• [What this task involves]
Some entries follow. Reproduce exactly the lines starting at the one with "X127827200Y-55245000D03*" and stopping after the one with "G04 #@! TO.C,J2*".

• [Exercise inputs]
##########

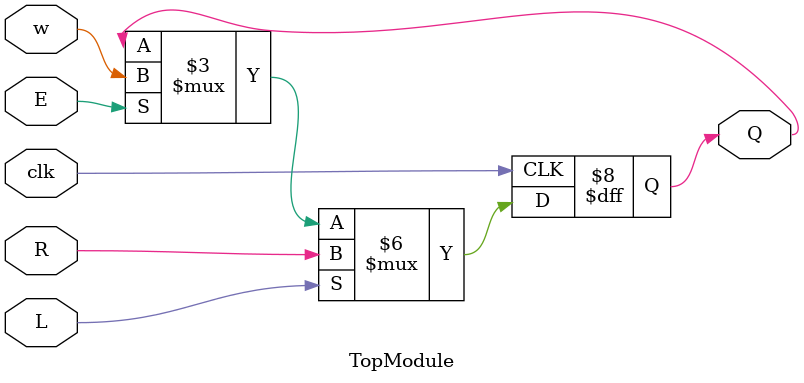
<source format=sv>
module TopModule (
    input logic clk,
    input logic w,
    input logic R,
    input logic E,
    input logic L,
    output logic Q
);

    always @(posedge clk) begin
        if (L) begin
            Q <= R;
        end else if (E) begin
            Q <= w;
        end
        // Q retains its value if neither L nor E are asserted
    end

    initial begin
        Q = 1'b0; // Initialize Q to 0
    end

endmodule

// VERILOG-EVAL: response did not use [BEGIN]/[DONE] correctly
</source>
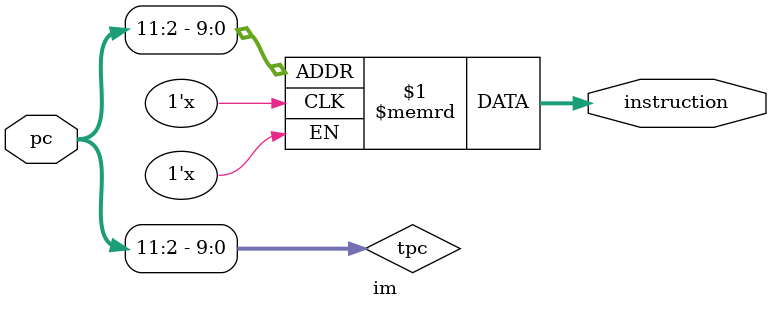
<source format=v>
module im(instruction,pc);  
  output [31:0] instruction;
  input [31:0] pc;
  reg [31:0] ins_memory[1023:0];
  wire [9:0]tpc;
  assign tpc = pc[11:2];
  assign  instruction = ins_memory[tpc];  
endmodule
</source>
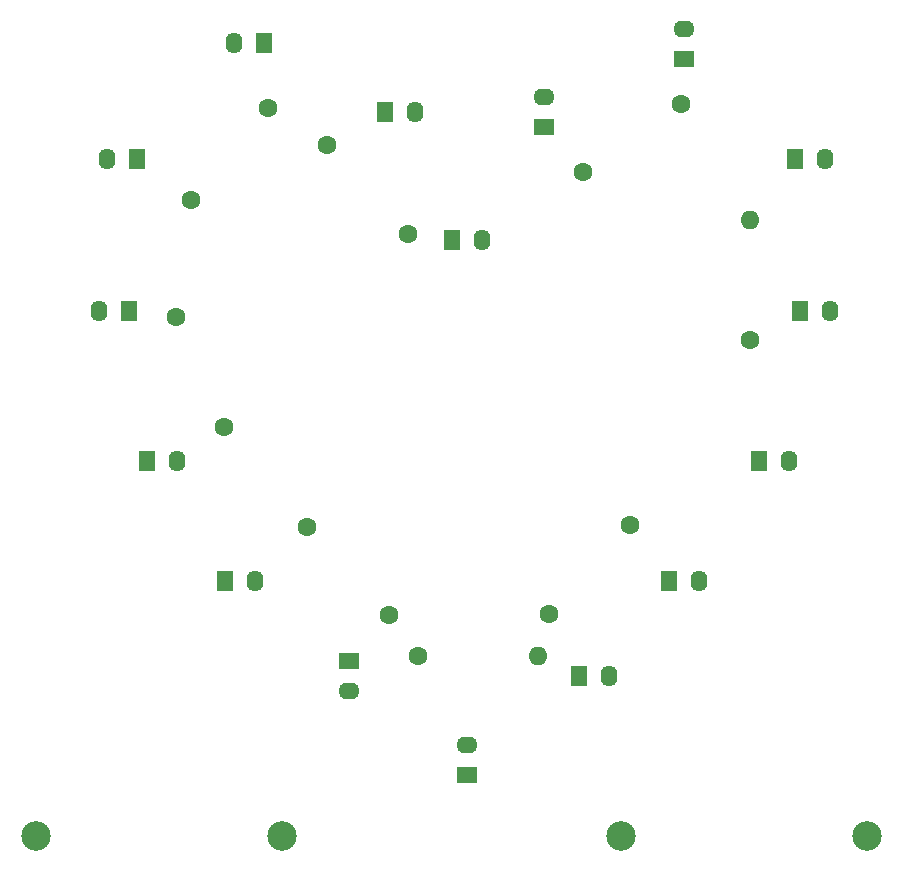
<source format=gbr>
%TF.GenerationSoftware,KiCad,Pcbnew,8.0.8*%
%TF.CreationDate,2025-02-15T13:49:33+02:00*%
%TF.ProjectId,Solder practice heart,536f6c64-6572-4207-9072-616374696365,rev?*%
%TF.SameCoordinates,Original*%
%TF.FileFunction,Soldermask,Top*%
%TF.FilePolarity,Negative*%
%FSLAX46Y46*%
G04 Gerber Fmt 4.6, Leading zero omitted, Abs format (unit mm)*
G04 Created by KiCad (PCBNEW 8.0.8) date 2025-02-15 13:49:33*
%MOMM*%
%LPD*%
G01*
G04 APERTURE LIST*
G04 Aperture macros list*
%AMHorizOval*
0 Thick line with rounded ends*
0 $1 width*
0 $2 $3 position (X,Y) of the first rounded end (center of the circle)*
0 $4 $5 position (X,Y) of the second rounded end (center of the circle)*
0 Add line between two ends*
20,1,$1,$2,$3,$4,$5,0*
0 Add two circle primitives to create the rounded ends*
1,1,$1,$2,$3*
1,1,$1,$4,$5*%
G04 Aperture macros list end*
%ADD10C,1.600000*%
%ADD11HorizOval,1.600000X0.000000X0.000000X0.000000X0.000000X0*%
%ADD12R,1.800000X1.400000*%
%ADD13O,1.800000X1.400000*%
%ADD14R,1.400000X1.800000*%
%ADD15O,1.400000X1.800000*%
%ADD16HorizOval,1.600000X0.000000X0.000000X0.000000X0.000000X0*%
%ADD17HorizOval,1.600000X0.000000X0.000000X0.000000X0.000000X0*%
%ADD18HorizOval,1.600000X0.000000X0.000000X0.000000X0.000000X0*%
%ADD19HorizOval,1.600000X0.000000X0.000000X0.000000X0.000000X0*%
%ADD20HorizOval,1.600000X0.000000X0.000000X0.000000X0.000000X0*%
%ADD21O,1.600000X1.600000*%
%ADD22C,2.500000*%
G04 APERTURE END LIST*
D10*
%TO.C,R6*%
X129729252Y-84506013D03*
D11*
X136259973Y-76723001D03*
%TD*%
D12*
%TO.C,LED16*%
X143064986Y-123543344D03*
D13*
X143064986Y-126083344D03*
%TD*%
D14*
%TO.C,LED12*%
X135895000Y-71291513D03*
D15*
X133355000Y-71291513D03*
%TD*%
D10*
%TO.C,R2*%
X160028471Y-119576472D03*
D16*
X166826839Y-112026119D03*
%TD*%
D10*
%TO.C,R7*%
X132528123Y-103728818D03*
D17*
X128395678Y-94447197D03*
%TD*%
D14*
%TO.C,LED15*%
X132602772Y-116840000D03*
D15*
X135142772Y-116840000D03*
%TD*%
D14*
%TO.C,LED4*%
X170180000Y-116840000D03*
D15*
X172720000Y-116840000D03*
%TD*%
D14*
%TO.C,LED9*%
X151818716Y-87946696D03*
D15*
X154358716Y-87946696D03*
%TD*%
D14*
%TO.C,LED3*%
X177800000Y-106680000D03*
D15*
X180340000Y-106680000D03*
%TD*%
D14*
%TO.C,LED5*%
X181253678Y-93980000D03*
D15*
X183793678Y-93980000D03*
%TD*%
D12*
%TO.C,LED8*%
X171455000Y-72566513D03*
D13*
X171455000Y-70026513D03*
%TD*%
D10*
%TO.C,R8*%
X139530433Y-112233303D03*
D18*
X146459536Y-119663857D03*
%TD*%
D14*
%TO.C,LED11*%
X125122362Y-81042889D03*
D15*
X122582362Y-81042889D03*
%TD*%
D12*
%TO.C,LED7*%
X159552802Y-78385743D03*
D13*
X159552802Y-75845743D03*
%TD*%
D10*
%TO.C,R5*%
X148044844Y-87449475D03*
D19*
X141246477Y-79899124D03*
%TD*%
D14*
%TO.C,LED14*%
X124460000Y-93980000D03*
D15*
X121920000Y-93980000D03*
%TD*%
D10*
%TO.C,R4*%
X162868676Y-82210875D03*
D20*
X171191261Y-76383339D03*
%TD*%
D14*
%TO.C,LED10*%
X146095834Y-77110743D03*
D15*
X148635834Y-77110743D03*
%TD*%
D14*
%TO.C,LED2*%
X162560000Y-124818344D03*
D15*
X165100000Y-124818344D03*
%TD*%
D10*
%TO.C,R3*%
X177010490Y-96375114D03*
D21*
X177010490Y-86215114D03*
%TD*%
D10*
%TO.C,R1*%
X148907866Y-123179642D03*
D21*
X159067866Y-123179642D03*
%TD*%
D14*
%TO.C,LED13*%
X125970999Y-106680000D03*
D15*
X128510999Y-106680000D03*
%TD*%
%TO.C,LED6*%
X183363422Y-81042889D03*
D14*
X180823422Y-81042889D03*
%TD*%
D12*
%TO.C,LED1*%
X153091485Y-133222840D03*
D13*
X153091485Y-130682840D03*
%TD*%
D22*
%TO.C,BAT1*%
X116600000Y-138430000D03*
X137400000Y-138430000D03*
%TD*%
%TO.C,BAT2*%
X166130000Y-138430000D03*
X186930000Y-138430000D03*
%TD*%
M02*

</source>
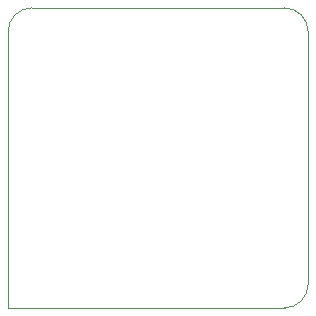
<source format=gm1>
G04 #@! TF.FileFunction,Profile,NP*
%FSLAX46Y46*%
G04 Gerber Fmt 4.6, Leading zero omitted, Abs format (unit mm)*
G04 Created by KiCad (PCBNEW 4.0.6) date Sat Aug 26 16:54:21 2017*
%MOMM*%
%LPD*%
G01*
G04 APERTURE LIST*
%ADD10C,0.100000*%
G04 APERTURE END LIST*
D10*
X123400000Y-100000000D02*
G75*
G03X125400000Y-98000000I0J2000000D01*
G01*
X125400000Y-76600000D02*
G75*
G03X123400000Y-74600000I-2000000J0D01*
G01*
X102000000Y-74600000D02*
G75*
G03X100000000Y-76600000I0J-2000000D01*
G01*
X100000000Y-76600000D02*
X100000000Y-100000000D01*
X123400000Y-74600000D02*
X102000000Y-74600000D01*
X125400000Y-98000000D02*
X125400000Y-76600000D01*
X100000000Y-100000000D02*
X123400000Y-100000000D01*
M02*

</source>
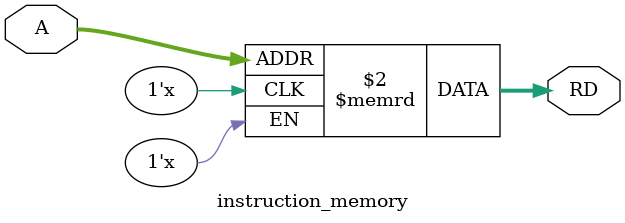
<source format=v>
module instruction_memory(
input [31:0]A,
output reg[31:0]RD

    );
    reg [31:0]mem[255:0];
    always @(*)
    begin
    RD=mem[A];
    end
endmodule

</source>
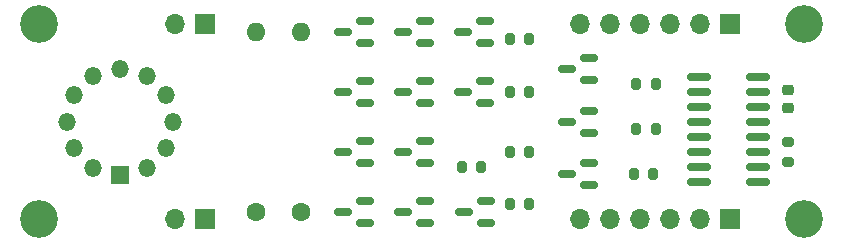
<source format=gbr>
G04 #@! TF.GenerationSoftware,KiCad,Pcbnew,6.0.4*
G04 #@! TF.CreationDate,2022-05-06T17:46:11+10:00*
G04 #@! TF.ProjectId,modularnixie,6d6f6475-6c61-4726-9e69-7869652e6b69,rev?*
G04 #@! TF.SameCoordinates,Original*
G04 #@! TF.FileFunction,Soldermask,Top*
G04 #@! TF.FilePolarity,Negative*
%FSLAX46Y46*%
G04 Gerber Fmt 4.6, Leading zero omitted, Abs format (unit mm)*
G04 Created by KiCad (PCBNEW 6.0.4) date 2022-05-06 17:46:11*
%MOMM*%
%LPD*%
G01*
G04 APERTURE LIST*
G04 Aperture macros list*
%AMRoundRect*
0 Rectangle with rounded corners*
0 $1 Rounding radius*
0 $2 $3 $4 $5 $6 $7 $8 $9 X,Y pos of 4 corners*
0 Add a 4 corners polygon primitive as box body*
4,1,4,$2,$3,$4,$5,$6,$7,$8,$9,$2,$3,0*
0 Add four circle primitives for the rounded corners*
1,1,$1+$1,$2,$3*
1,1,$1+$1,$4,$5*
1,1,$1+$1,$6,$7*
1,1,$1+$1,$8,$9*
0 Add four rect primitives between the rounded corners*
20,1,$1+$1,$2,$3,$4,$5,0*
20,1,$1+$1,$4,$5,$6,$7,0*
20,1,$1+$1,$6,$7,$8,$9,0*
20,1,$1+$1,$8,$9,$2,$3,0*%
G04 Aperture macros list end*
%ADD10RoundRect,0.150000X0.587500X0.150000X-0.587500X0.150000X-0.587500X-0.150000X0.587500X-0.150000X0*%
%ADD11C,3.200000*%
%ADD12RoundRect,0.200000X-0.200000X-0.275000X0.200000X-0.275000X0.200000X0.275000X-0.200000X0.275000X0*%
%ADD13RoundRect,0.150000X-0.850000X-0.150000X0.850000X-0.150000X0.850000X0.150000X-0.850000X0.150000X0*%
%ADD14C,1.600000*%
%ADD15O,1.600000X1.600000*%
%ADD16R,1.700000X1.700000*%
%ADD17O,1.700000X1.700000*%
%ADD18RoundRect,0.200000X-0.275000X0.200000X-0.275000X-0.200000X0.275000X-0.200000X0.275000X0.200000X0*%
%ADD19R,1.500000X1.500000*%
%ADD20O,1.500000X1.500000*%
%ADD21RoundRect,0.225000X-0.250000X0.225000X-0.250000X-0.225000X0.250000X-0.225000X0.250000X0.225000X0*%
G04 APERTURE END LIST*
D10*
G04 #@! TO.C,Q4*
X107174700Y-72070000D03*
X107174700Y-70170000D03*
X105299700Y-71120000D03*
G04 #@! TD*
D11*
G04 #@! TO.C,H4*
X134117200Y-71755000D03*
G04 #@! TD*
D10*
G04 #@! TO.C,Q12*
X96984200Y-66990000D03*
X96984200Y-65090000D03*
X95109200Y-66040000D03*
G04 #@! TD*
D12*
G04 #@! TO.C,R3*
X119717200Y-67945000D03*
X121367200Y-67945000D03*
G04 #@! TD*
D13*
G04 #@! TO.C,U1*
X125217200Y-59690000D03*
X125217200Y-60960000D03*
X125217200Y-62230000D03*
X125217200Y-63500000D03*
X125217200Y-64770000D03*
X125217200Y-66040000D03*
X125217200Y-67310000D03*
X125217200Y-68580000D03*
X130217200Y-68580000D03*
X130217200Y-67310000D03*
X130217200Y-66040000D03*
X130217200Y-64770000D03*
X130217200Y-63500000D03*
X130217200Y-62230000D03*
X130217200Y-60960000D03*
X130217200Y-59690000D03*
G04 #@! TD*
D10*
G04 #@! TO.C,Q2*
X115954700Y-64450000D03*
X115954700Y-62550000D03*
X114079700Y-63500000D03*
G04 #@! TD*
D14*
G04 #@! TO.C,R30*
X91513400Y-71120000D03*
D15*
X91513400Y-55880000D03*
G04 #@! TD*
D16*
G04 #@! TO.C,J1*
X127827200Y-55245000D03*
D17*
X125287200Y-55245000D03*
X122747200Y-55245000D03*
X120207200Y-55245000D03*
X117667200Y-55245000D03*
X115127200Y-55245000D03*
G04 #@! TD*
D18*
G04 #@! TO.C,R9*
X132737200Y-65215000D03*
X132737200Y-66865000D03*
G04 #@! TD*
D10*
G04 #@! TO.C,Q14*
X102064200Y-56830000D03*
X102064200Y-54930000D03*
X100189200Y-55880000D03*
G04 #@! TD*
D16*
G04 #@! TO.C,J2*
X127827200Y-71755000D03*
D17*
X125287200Y-71755000D03*
X122747200Y-71755000D03*
X120207200Y-71755000D03*
X117667200Y-71755000D03*
X115127200Y-71755000D03*
G04 #@! TD*
D19*
G04 #@! TO.C,V1*
X76213400Y-68000000D03*
D20*
X78463399Y-67397114D03*
X80110514Y-65749999D03*
X80713400Y-63500000D03*
X80110514Y-61250000D03*
X78463400Y-59602886D03*
X76213400Y-59000000D03*
X73963400Y-59602886D03*
X72316286Y-61250000D03*
X71713400Y-63500000D03*
X72316286Y-65749999D03*
X73963401Y-67397114D03*
G04 #@! TD*
D11*
G04 #@! TO.C,H3*
X134117200Y-55245000D03*
G04 #@! TD*
G04 #@! TO.C,H1*
X69347200Y-55245000D03*
G04 #@! TD*
D10*
G04 #@! TO.C,Q3*
X115954700Y-68895000D03*
X115954700Y-66995000D03*
X114079700Y-67945000D03*
G04 #@! TD*
D12*
G04 #@! TO.C,R12*
X109222200Y-66040000D03*
X110872200Y-66040000D03*
G04 #@! TD*
D21*
G04 #@! TO.C,C1*
X132737200Y-60820000D03*
X132737200Y-62370000D03*
G04 #@! TD*
D10*
G04 #@! TO.C,Q10*
X96984200Y-56830000D03*
X96984200Y-54930000D03*
X95109200Y-55880000D03*
G04 #@! TD*
G04 #@! TO.C,Q13*
X96984200Y-72070000D03*
X96984200Y-70170000D03*
X95109200Y-71120000D03*
G04 #@! TD*
G04 #@! TO.C,Q17*
X102064200Y-72070000D03*
X102064200Y-70170000D03*
X100189200Y-71120000D03*
G04 #@! TD*
D16*
G04 #@! TO.C,J4*
X83377200Y-55245000D03*
D17*
X80837200Y-55245000D03*
G04 #@! TD*
D10*
G04 #@! TO.C,Q15*
X102064200Y-61910000D03*
X102064200Y-60010000D03*
X100189200Y-60960000D03*
G04 #@! TD*
G04 #@! TO.C,Q16*
X102064200Y-66990000D03*
X102064200Y-65090000D03*
X100189200Y-66040000D03*
G04 #@! TD*
D16*
G04 #@! TO.C,J3*
X83377200Y-71755000D03*
D17*
X80837200Y-71755000D03*
G04 #@! TD*
D10*
G04 #@! TO.C,Q19*
X107144200Y-61910000D03*
X107144200Y-60010000D03*
X105269200Y-60960000D03*
G04 #@! TD*
D14*
G04 #@! TO.C,R31*
X87703400Y-71120000D03*
D15*
X87703400Y-55880000D03*
G04 #@! TD*
D10*
G04 #@! TO.C,Q18*
X107144200Y-56830000D03*
X107144200Y-54930000D03*
X105269200Y-55880000D03*
G04 #@! TD*
G04 #@! TO.C,Q1*
X115954700Y-60005000D03*
X115954700Y-58105000D03*
X114079700Y-59055000D03*
G04 #@! TD*
D12*
G04 #@! TO.C,R1*
X119907200Y-60325000D03*
X121557200Y-60325000D03*
G04 #@! TD*
G04 #@! TO.C,R10*
X109222200Y-56515000D03*
X110872200Y-56515000D03*
G04 #@! TD*
G04 #@! TO.C,R11*
X109222200Y-60960000D03*
X110872200Y-60960000D03*
G04 #@! TD*
G04 #@! TO.C,R4*
X105152900Y-67310000D03*
X106802900Y-67310000D03*
G04 #@! TD*
D10*
G04 #@! TO.C,Q11*
X96984200Y-61910000D03*
X96984200Y-60010000D03*
X95109200Y-60960000D03*
G04 #@! TD*
D12*
G04 #@! TO.C,R13*
X109222200Y-70485000D03*
X110872200Y-70485000D03*
G04 #@! TD*
G04 #@! TO.C,R2*
X119907200Y-64135000D03*
X121557200Y-64135000D03*
G04 #@! TD*
D11*
G04 #@! TO.C,H2*
X69347200Y-71755000D03*
G04 #@! TD*
M02*

</source>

##########

• [Response to the task]
X127827200Y-55245000D03*
D17*
X125287200Y-55245000D03*
X122747200Y-55245000D03*
X120207200Y-55245000D03*
X117667200Y-55245000D03*
X115127200Y-55245000D03*
G04 #@! TD*
D18*
G04 #@! TO.C,R9*
X132737200Y-65215000D03*
X132737200Y-66865000D03*
G04 #@! TD*
D10*
G04 #@! TO.C,Q14*
X102064200Y-56830000D03*
X102064200Y-54930000D03*
X100189200Y-55880000D03*
G04 #@! TD*
D16*
G04 #@! TO.C,J2*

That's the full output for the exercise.